WORK TASK
Find the line containing "interfere with or circumvent the security" in the data below, then output that line and each one after it exactly, with nothing else.

┌─ RECORD SET

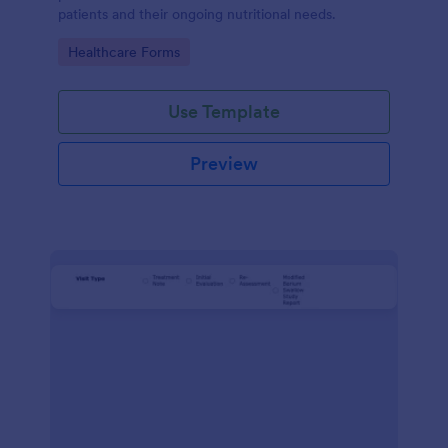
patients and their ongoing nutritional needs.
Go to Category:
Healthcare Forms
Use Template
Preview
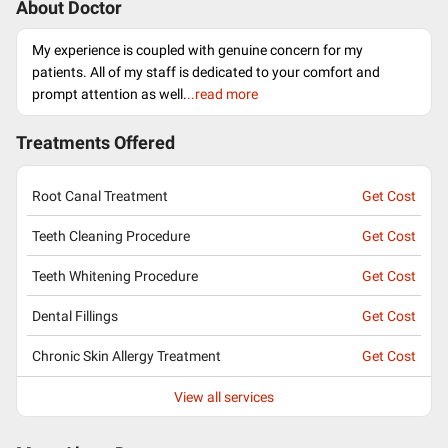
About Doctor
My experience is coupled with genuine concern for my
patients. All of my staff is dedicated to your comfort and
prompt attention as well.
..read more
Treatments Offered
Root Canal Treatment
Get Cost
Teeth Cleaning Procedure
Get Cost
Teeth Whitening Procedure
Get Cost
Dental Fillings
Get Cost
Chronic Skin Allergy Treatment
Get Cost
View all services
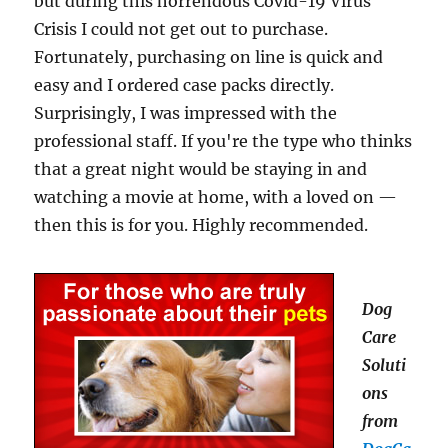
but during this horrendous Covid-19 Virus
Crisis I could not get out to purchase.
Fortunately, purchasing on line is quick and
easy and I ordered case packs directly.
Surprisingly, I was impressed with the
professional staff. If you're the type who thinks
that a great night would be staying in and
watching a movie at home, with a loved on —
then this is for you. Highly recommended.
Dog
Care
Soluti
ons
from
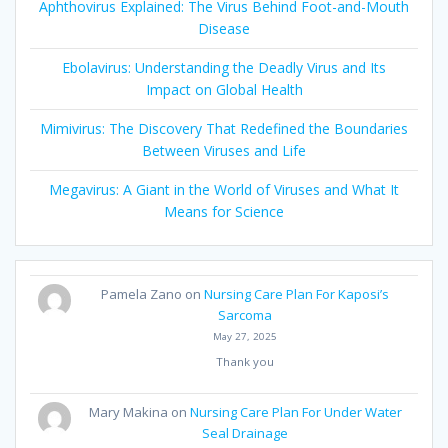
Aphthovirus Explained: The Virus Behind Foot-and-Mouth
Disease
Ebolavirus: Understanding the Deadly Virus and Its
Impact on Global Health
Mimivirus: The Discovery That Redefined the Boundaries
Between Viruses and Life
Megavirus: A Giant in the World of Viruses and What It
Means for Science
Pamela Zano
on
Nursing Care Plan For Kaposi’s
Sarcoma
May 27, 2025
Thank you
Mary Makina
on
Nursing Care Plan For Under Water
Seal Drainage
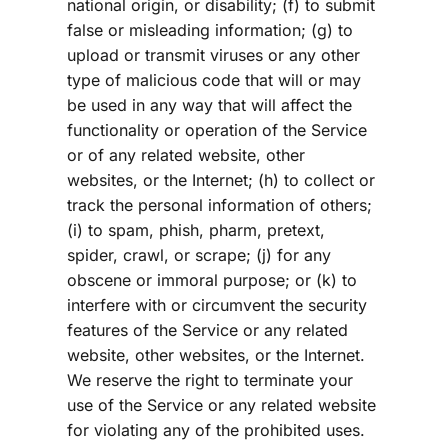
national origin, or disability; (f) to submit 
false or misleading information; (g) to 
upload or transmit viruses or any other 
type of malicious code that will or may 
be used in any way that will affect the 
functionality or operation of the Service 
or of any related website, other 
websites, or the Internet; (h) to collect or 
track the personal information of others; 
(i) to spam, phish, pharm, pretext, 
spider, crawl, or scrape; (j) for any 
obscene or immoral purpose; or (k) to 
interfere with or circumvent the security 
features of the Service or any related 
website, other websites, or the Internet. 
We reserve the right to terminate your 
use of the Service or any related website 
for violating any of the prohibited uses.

└─

TASK ANSWER
interfere with or circumvent the security 
features of the Service or any related 
website, other websites, or the Internet. 
We reserve the right to terminate your 
use of the Service or any related website 
for violating any of the prohibited uses.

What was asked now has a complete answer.